Metabolic problems. One of the biggest benefits of routine geriatric diagnostic testing is the early detection of a variety of metabolic conditions. Finding evidence of early kidney disease is probably the most common. Underlying liver disease may also be discovered. In some incidences further testing may be suggested. Other times specific dietary or lifestyle changes may be advised, and potential medication started.
Endocrine disorders. Endocrine problems may be suspected based on historical, physical or laboratory findings. The two most common endocrine problems affecting geriatric dogs are hyperadrenocorticism (Cushing's disease) or hypothyroidism. Both disorders are treatable, and proper treatment may dramatically improve your dog's overall attitude and strength.
Cardiac disease. Newly discovered heart murmurs are a common physical exam finding in the geriatric dog. Many times these murmurs are found before a dog is symptomatic of any heart disease. Finding a heart murmur in an older dog does not mean that the dog has cardiac disease, but it is an indication for further diagnostics. The most common cardiac disease in the senior dog is chronic valvular heart disease. Thickening and irregularities of the valves of the heart may lead to abnormal blood flow within the cardiac chambers, eventually causing cardiac enlargement and heart failure. Early detection of this disease and proper therapy may slow its progression.

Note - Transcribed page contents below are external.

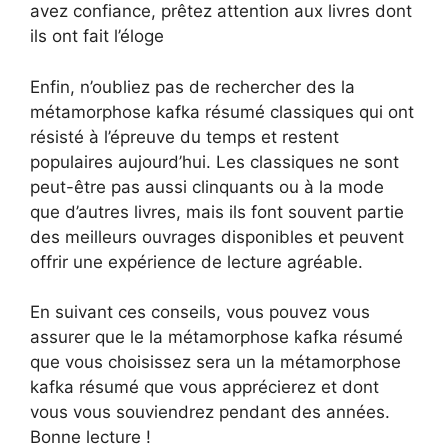
avez confiance, prêtez attention aux livres dont
ils ont fait l’éloge
Enfin, n’oubliez pas de rechercher des la
métamorphose kafka résumé classiques qui ont
résisté à l’épreuve du temps et restent
populaires aujourd’hui. Les classiques ne sont
peut-être pas aussi clinquants ou à la mode
que d’autres livres, mais ils font souvent partie
des meilleurs ouvrages disponibles et peuvent
offrir une expérience de lecture agréable.
En suivant ces conseils, vous pouvez vous
assurer que le la métamorphose kafka résumé
que vous choisissez sera un la métamorphose
kafka résumé que vous apprécierez et dont
vous vous souviendrez pendant des années.
Bonne lecture !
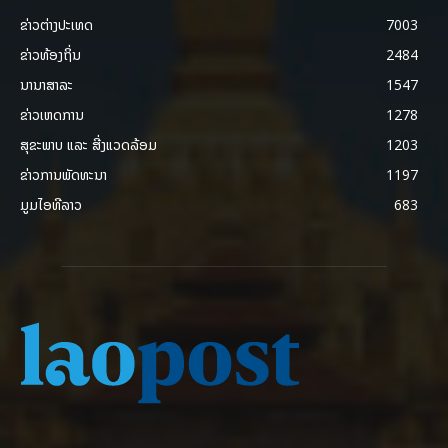
ຂ່າວຕ່າງປະເທດ
7003
ຂ່າວທ້ອງຖິ່ນ
2484
ນານາສາລະ
1547
ຂ່າວເຫດການ
1278
ສຸຂະພາບ ແລະ ສີ່ງແວດລ້ອມ
1203
ຂ່າວການພັດທະນາ
1197
ມູມໄອທີລາວ
683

Skin tumors. On the basis of the size, location and aspiration results, your veterinarian may recommend removal of one or many skin masses. Sometimes these masses may be removed with only local anesthesia, other times general anesthesia is required. Your veterinarian may also decide not to remove a mass. In this case, the mass should be closely monitored for any changes in size, shape or texture.
Urinary problems. Excessive urinations are usually related to increased thirst and metabolic problems or urinary tract infections. Older dogs may sometimes become urinary incontinent, leaking small or even large amounts of urine when lying down or when sleeping. If the incontinence is due to infection, antibiotics will usually help. If infection is not present, there are other medications that can safely and effectively treat the problem.
Prostate problems. If your dog is an intact male, he is at significant risk of prostatic disease. Prostatic infections, hyperplasia, abscesses and cysts are all potential problems in the intact male. Tumors of the prostate occur with equal frequency in both neutered and intact males. A rectal examination is required to fully evaluate the prostate.
Unfortunately, cancer is a significant problem facing the geriatric dog. Some common breeds such as golden retrievers and boxers are at increased risk of potential disease. Not all cancer needs to be fatal. Surgery, chemotherapy, even radiation therapy, is available that can significantly extend your pet's quality time, or produce a cure. The prognosis depends on the type and location of the cancer.
Behavioral and cognitive dysfunction. As dogs age they may become more "set in their ways", more inflexible, less patient and more irritable. Sometimes they will forget learned behaviors including normal urinary and defecation habits. Geriatric dogs may sleep a lot more, and be less responsive to external stimuli. These signs may be related to underlying disease, or may be due to the gradual decline in their senses and cognition (thought process). If no underlying causes of the deterioration can be found, some dogs might respond to medications that treat cognitive dysfunction (Anipryl®).